How to calculate cost-per-tokens output of local model compared to enterprise model API access
How to calculate cost-per-tokens output of local model compared to enterprise model API access
Recently I've been experimenting with Claude and feeling the burn on the premium API usage. I wanted to know how much cheaper my local llm was in terms of cost-per-token output.
Claude Sonnet is a good reference with 15$ per 1 million tokens out, so I wanted to know comparatively how many tokens 15$ worth electricity powering my rig would generate.
(These calculations are just simple raw token generation by the way, in real world theres cost in initial hardware, ongoing maintenance as parts fail, and human time to setup thats much harder to factor into the equation)
So how does one even calculate such a thing? Well, you need to know
- how many watts your inference rig consumes at load
- how many tokens on average it can generate per second while inferencing (with context relatively filled up, we want conservative estimates)
- cost of electric you pay on the utility bill in kilowatts-per-hour
Once you have those constants you can extrapolate how many kilowatt-hours worth of runtime 15$ in electric buys then figure out the total amount of tokens you would expect to generate over that time given the TPS.
The numbers shown in the screenshot are for a fully loaded into vram model on the ol' 1070ti 8gb. But even with partially offloaded numbers for 22-32b models at 1-3tps its still a better deal overall.
I plan to offer the calculator as a tool on my site and release it under a permissive license like gpl if anyone is interested.
Not to be that guy (he says as he becomes that guy) but the GPL is not a permissive license, BSD and MIT are. Tho imo GPL is the better and probably best license.
Also what models and use cases did you run it for? And what was your context window?
Thanks for being that guy, good to know. Those specific numbers shown were just done tonight with DeepHermes 8b q6km (finetuned from llama 3.1 8b) with max context at 8192, in the past before I reinstalled I managed to squeeze ~10k context with the 8b by booting without a desktop enviroment. I happen to know that DeepHermes 22b iq3 (finetuned from mistral small) runs at like 3 tps partially offloaded with 4-5k context.
Deephermes 8b is the fast and efficient general model I use for general conversation, basic web search, RAG, data table formatting/basic markdown generation, simple computations with deepseek r1 distill reasoning CoT turned on.
Deephermes 22b is the local powerhouse model I use for more complex task requiring either more domain knowledge or reasoning ability. For example to help break down legacy code and boilerplate simple functions for game creation.

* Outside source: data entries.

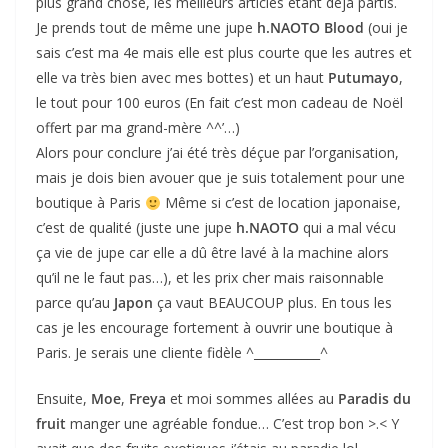
plus grand chose, les meilleurs articles étant déjà partis.
Je prends tout de même une jupe
h.NAOTO Blood
(oui je
sais c’est ma 4e mais elle est plus courte que les autres et
elle va très bien avec mes bottes) et un haut
Putumayo
,
le tout pour 100 euros (En fait c’est mon cadeau de Noël
offert par ma grand-mère ^^’…)
Alors pour conclure j’ai été très déçue par l’organisation,
mais je dois bien avouer que je suis totalement pour une
boutique à Paris
Même si c’est de location japonaise,
c’est de qualité (juste une jupe
h.NAOTO
qui a mal vécu
ça vie de jupe car elle a dû être lavé à la machine alors
qu’il ne le faut pas…), et les prix cher mais raisonnable
parce qu’au
Japon
ça vaut BEAUCOUP plus. En tous les
cas je les encourage fortement à ouvrir une boutique à
Paris. Je serais une cliente fidèle ^___________^
Ensuite,
Moe
,
Freya
et moi sommes allées au
Paradis du
fruit
manger une agréable fondue… C’est trop bon >.< Y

I have vision model + TTS pipeline for OCR scanning and narration using qwen 2.5vl 7b + outetts+wavtokenizer which I was considering trying to calculate though I need to add up both the llm tps and the audio TTS tps.

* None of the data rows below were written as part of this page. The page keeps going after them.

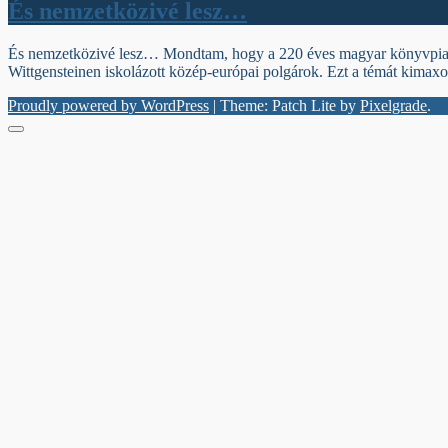
És nemzetközivé lesz…
És nemzetközivé lesz… Mondtam, hogy a 220 éves magyar könyvpiac. M
Wittgensteinen iskolázott közép-európai polgárok. Ezt a témát kimaxo
Proudly powered by WordPress
|
Theme: Patch Lite by
Pixelgrade
.
Menu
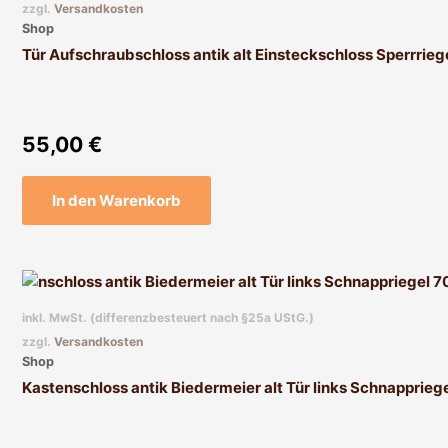
zzgl.
Versandkosten
Shop
Tür Aufschraubschloss antik alt Einsteckschloss Sperrrieg
55,00
€
In den Warenkorb
inkl. MwSt. (differenzbesteuert nach §25a UStG.)
zzgl.
Versandkosten
Shop
Kastenschloss antik Biedermeier alt Tür links Schnapprieg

I plan to load up a stable diffusion model and see how image generation compares but the calculations will probably be slightly different.
I hear theres one or two local models floating around that work with roo-cline for the advanced tool usage, if I can find a local model in the 14b range that works with roo even if just for basic stuff it will be incredible.
Hope that helps inform you sorry if I missed something.
You're good. I'm trying to get larger context windows on my models so trying to figure that out and balance token throughput. I do appreciate your insights into the different use cases.
Have you tried larger 70b models? Or compared against larger MoE models?